**Set exercise**
Rewrite these lines with "vernacular name" in place of "common name" and everything else unchanged, leaving the pictures out.
+---+
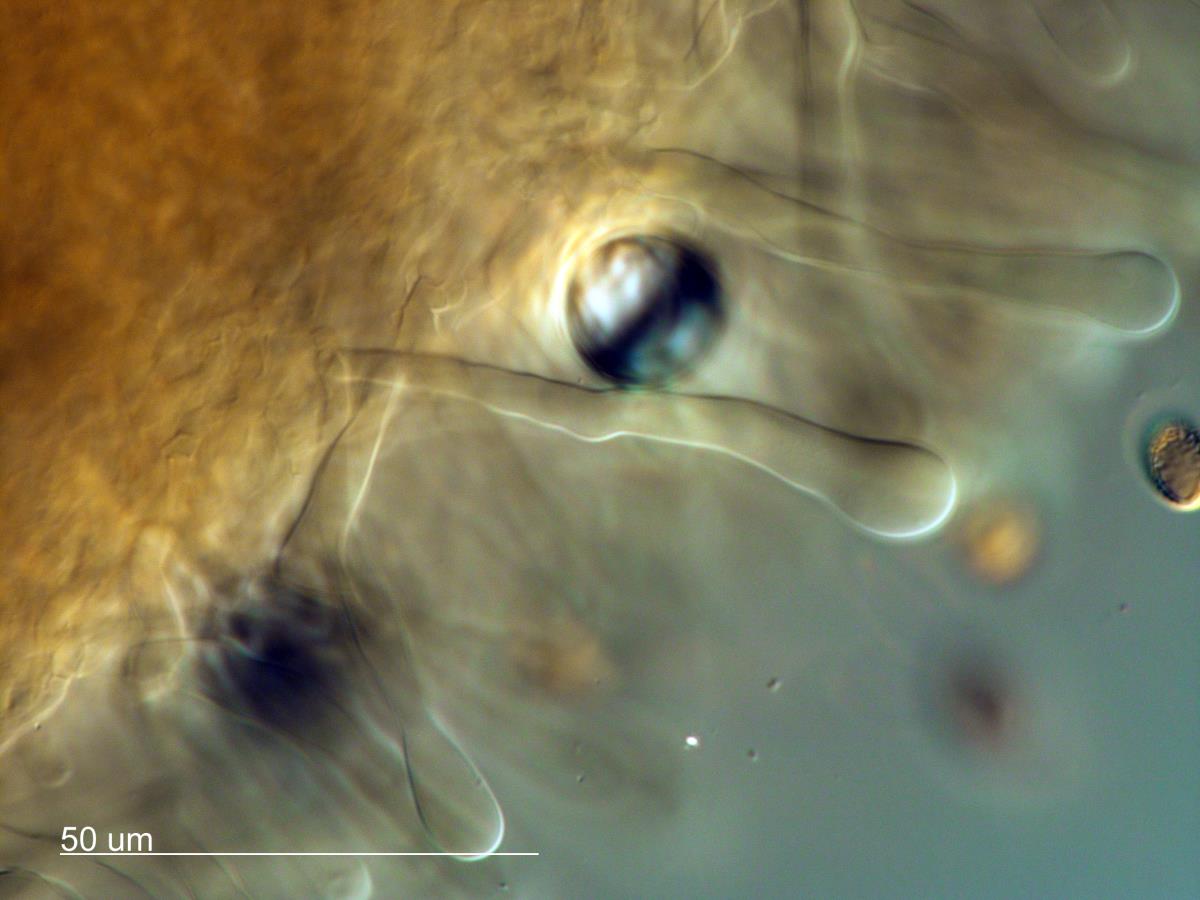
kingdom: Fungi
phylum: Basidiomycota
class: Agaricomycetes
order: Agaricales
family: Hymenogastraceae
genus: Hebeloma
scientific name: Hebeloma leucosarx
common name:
+---+
**Output for this exercise**
kingdom: Fungi
phylum: Basidiomycota
class: Agaricomycetes
order: Agaricales
family: Hymenogastraceae
genus: Hebeloma
scientific name: Hebeloma leucosarx
vernacular name:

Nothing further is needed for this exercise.